计算机科学与探索 ›› 2017, Vol. 11 ›› Issue (2): 212-220.DOI: 10.3778/j.issn.1673-9418.1512105

• 学术研究 • 上一篇    下一篇

面向Java程序包的代码概要自动生成技术研究

柳  郁1,孙小兵1,2+,李  斌1,2   

  1. 1. 扬州大学 信息工程学院,江苏 扬州 225127
    2. 南京大学 计算机软件新技术国家重点实验室,南京 210023
  • 出版日期:2017-02-01 发布日期:2017-02-10

Research on Automatic Summarization for Java Packages

LIU Yu1, SUN Xiaobing1,2+, LI Bin1,2   

  1. 1. School of Information Engineering, Yangzhou University, Yangzhou, Jiangsu 225127, China
    2. State Key Laboratory for Novel Software Technology, Nanjing University, Nanjing 210023, China
  • Online:2017-02-01 Published:2017-02-10

摘要: 程序理解是从软件程序中获得抽象在程序中的功能和知识的过程,对软件维护有着重要的意义。研究表明,软件维护消耗了软件预算的50%到80%,而其中大概47%到62%的维护时间用于对软件系统的理解上。提出了一种面向Java程序的包概要方法,尝试从软件的语义层次出发,利用信息索引领域的潜在语义分析和数据挖掘领域的聚类算法对软件程序中的语义信息进行提取分析。对相似词汇的代码文件进行聚类,并从中提取话题对Java程序中的包进行刻画;对这些话题进行语义恢复,并利用MiniPar,一个英文词法分析器,来辅助生成程序中包的概要信息。实验结果表明该方法能够改进程序理解的效率。

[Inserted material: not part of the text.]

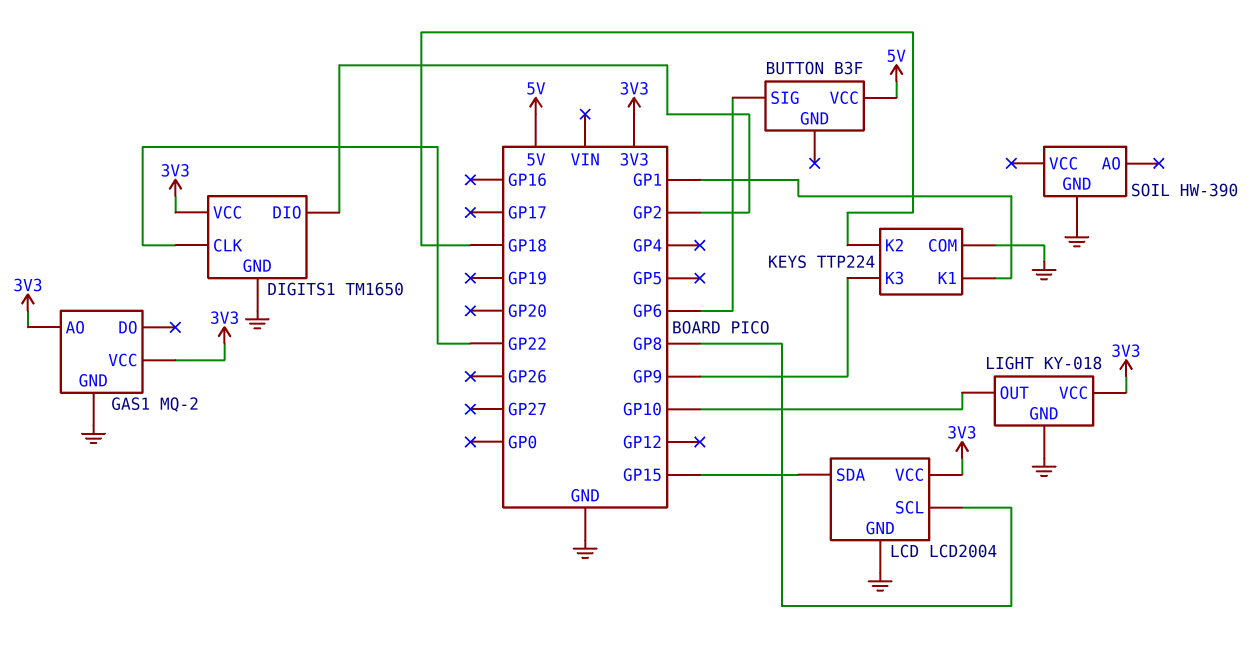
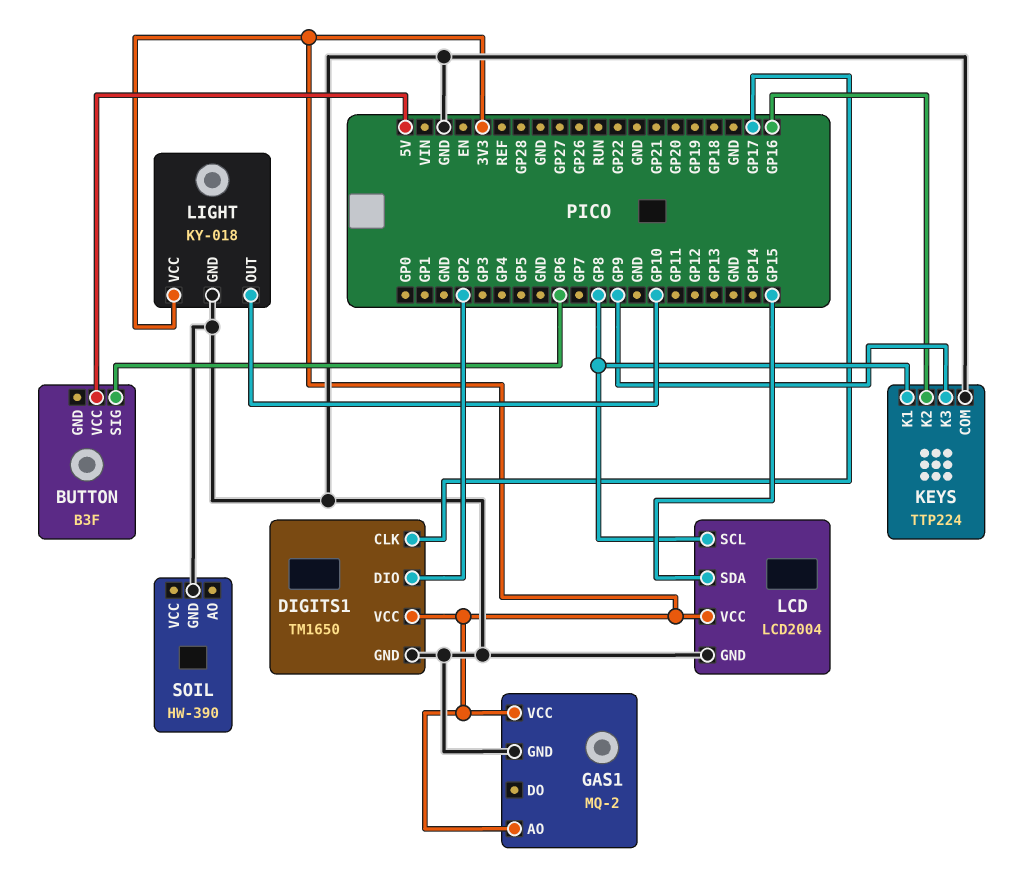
DIGITS1 pin CLK: GP22 -> GP17
KEYS pin K1: GP1 -> GP8
KEYS pin K2: GP18 -> GP16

关键词: 程序理解, 潜在语义分析, 聚类, 话题, 概要化

Abstract: Program comprehension is a process of acquiring knowledge from software systems and is important to software maintenance. It is estimated that about 50% to 80% software budget is spent on software maintenance, and about 47% to 62% software maintenance is spent on program comprehension. This paper proposes a novel approach to summarize the packages in a software system based on Java, which employs latent semantic indexing, a typical   information retrieve technique, and hierarchical clustering to derive artifacts from source code and group source files sharing similar vocabulary. Then, topics are retrieved from these clusters and linguistic information is recovered from the generated vocabulary. Finally, this paper employs MiniPar, a parser for English language, to generate the package summarization. The experimental results show that the proposed approach can improve the efficiency of program comprehension process.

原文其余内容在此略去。